The figure above shows three intermediaries (A, B, and C) between the user agent and origin server. A request or response message that travels the whole chain will pass through four separate connections. This distinction is important because some HTTP communication options may apply only to the connection with the nearest, non-tunnel neighbor, only to the end-points of the chain, or to all connections along the chain. Although the diagram is linear, each participant may be engaged in multiple, simultaneous communications. For example, B may be receiving requests from many clients other than A, and/or forwarding requests to servers other than C, at the same time that it is handling A's request.

Any party to the communication which is not acting as a tunnel may employ an internal cache for handling requests. The effect of a cache is that the request/response chain is shortened if one of the participants along the chain has a cached response applicable to that request. The following illustrates the resulting chain if B has a cached copy of an earlier response from O (via C) for a request which has not been cached by UA or A.
——————
### Assigned task A
Select each line of the records that contains the string "Tiên".
The passage on HTTP intermediaries and the records have no connection to each other.
——————
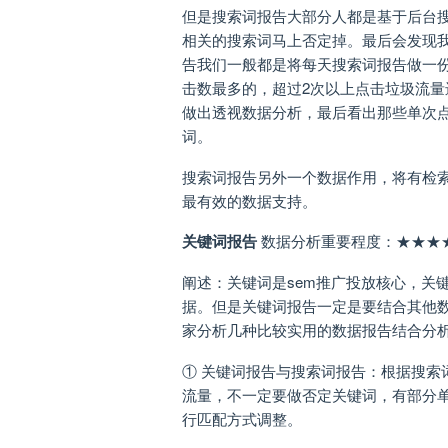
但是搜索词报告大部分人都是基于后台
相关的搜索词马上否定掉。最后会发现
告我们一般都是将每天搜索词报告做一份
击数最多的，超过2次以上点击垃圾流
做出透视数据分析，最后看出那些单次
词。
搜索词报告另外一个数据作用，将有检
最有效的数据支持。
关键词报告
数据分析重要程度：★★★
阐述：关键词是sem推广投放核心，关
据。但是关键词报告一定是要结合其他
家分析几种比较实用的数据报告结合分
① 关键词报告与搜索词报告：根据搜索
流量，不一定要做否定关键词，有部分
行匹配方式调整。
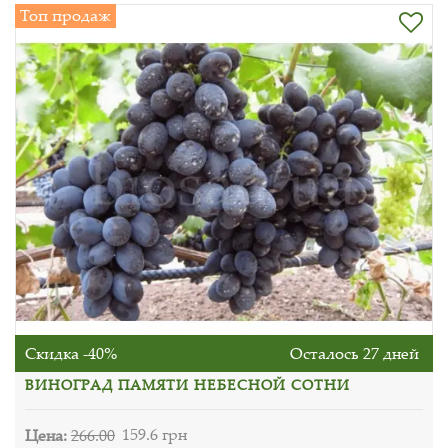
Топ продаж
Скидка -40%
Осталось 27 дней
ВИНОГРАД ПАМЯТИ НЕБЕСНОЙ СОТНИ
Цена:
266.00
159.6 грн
——————
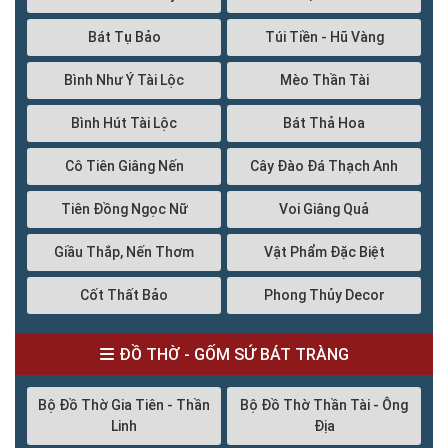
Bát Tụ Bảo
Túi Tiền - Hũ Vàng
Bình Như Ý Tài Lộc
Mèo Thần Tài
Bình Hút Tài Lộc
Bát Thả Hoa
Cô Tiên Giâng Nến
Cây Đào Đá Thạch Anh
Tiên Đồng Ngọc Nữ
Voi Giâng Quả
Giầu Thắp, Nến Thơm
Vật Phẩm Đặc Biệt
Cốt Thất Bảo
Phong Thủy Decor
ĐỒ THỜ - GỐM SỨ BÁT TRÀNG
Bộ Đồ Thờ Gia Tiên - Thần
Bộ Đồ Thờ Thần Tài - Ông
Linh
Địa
——————
### Assigned task B
Print the passage on HTTP intermediaries from "The figure above" to "handling A's request.".

### Exercise output A
Cô Tiên Giâng Nến
Tiên Đồng Ngọc Nữ
Bộ Đồ Thờ Gia Tiên - Thần

### Exercise output B
The figure above shows three intermediaries (A, B, and C) between the user agent and origin server. A request or response message that travels the whole chain will pass through four separate connections. This distinction is important because some HTTP communication options may apply only to the connection with the nearest, non-tunnel neighbor, only to the end-points of the chain, or to all connections along the chain. Although the diagram is linear, each participant may be engaged in multiple, simultaneous communications. For example, B may be receiving requests from many clients other than A, and/or forwarding requests to servers other than C, at the same time that it is handling A's request.